Re: Thoughts on WebNotification

On Thu, Jun 24, 2010 at 11:38 AM, Doug Turner <doug.turner@gmail.com> wrote:

> I have been thinking a bit on Desktop Notifications [1].  After reviewing
> the Web Notification specification [2], I would like to propose the
> following changes:
>
>
> 1) Factor out the permission api into a new interface and/or spec.  The
> ability to test for a permission without bring up a UI would improve the UX
> of device access.  I could imagine implementing this feature for use with
> Geolocation as well as notifications.  For example:
>
> interface Permissions {
>
> // permission values
> const unsigned long PERMISSION_ALLOWED = 0;
> const unsigned long PERMISSION_UNKNOWN = 1;
> const unsigned long PERMISSION_DENIED  = 2;
>
> void checkPermission(in DOMString type, in Function callback);
>
> }
>
> Then we could do something like:
>
> navigator.permissions.checkPermission("desktop-notification",
> function(value) {});
>
> or
>
> navigator.permissions.checkPermission("geolocation", function(value) {});
>
>
I like this idea, I think it's definitely preferable to a one-off permission
system just for notifications.

Your proposal doesn't have a way to explicitly request permission.  Would
you be willing to add that, with the recommendation that it only take place
on a user gesture?  I don't think this eliminates the ability to implement
request-on-first-use, if that's what Mozilla prefers, but I also still think
there is benefit to allowing permissions to be obtained separately from
invoking the API in question.

The bigger question is, are other features interested?  Would the
Geolocation spec consider using something like this for permissions?

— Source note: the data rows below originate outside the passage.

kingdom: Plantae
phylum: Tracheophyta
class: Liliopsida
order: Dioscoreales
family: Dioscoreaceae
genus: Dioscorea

> 2) Add language to the spec to indicate that the DOMStrings used
> |createNotification| are not to include any mark up.  Basically,
> implementations are going to hand off notifications to system-level
> services.  For example, on the Mac, GROWL does not handle any mark up...
> their API just takes plain strings.  I'd like to see the API reflect this
> reality.  Something like "the |title| and |body| arguments are to be treated
> as plain text"... or some such language.
>
>
Although the group isn't chartered to deliver the spec forward, FWIW I agree
with this suggestion (it was always the intent) and have made this language
explicit in the editor's draft.


>
> 3) Move Web notifications to a version 2 of the specification.  For the
> most basic use cases, this API isn't required and a web developer could use
> the more base API to simulate this.  Furthermore, as I mentioned above, many
> system-level notification services know nothing about rendering html.


Though I think web content still makes sense for notifications coming from a
web browser, and would want to publish an API which drives things in that
direction, I think this is reasonable if it will encourage greater
implementation of the basic API.  As long as the text+icon API we use
doesn't cut off that avenue, and I think what we have now meets that.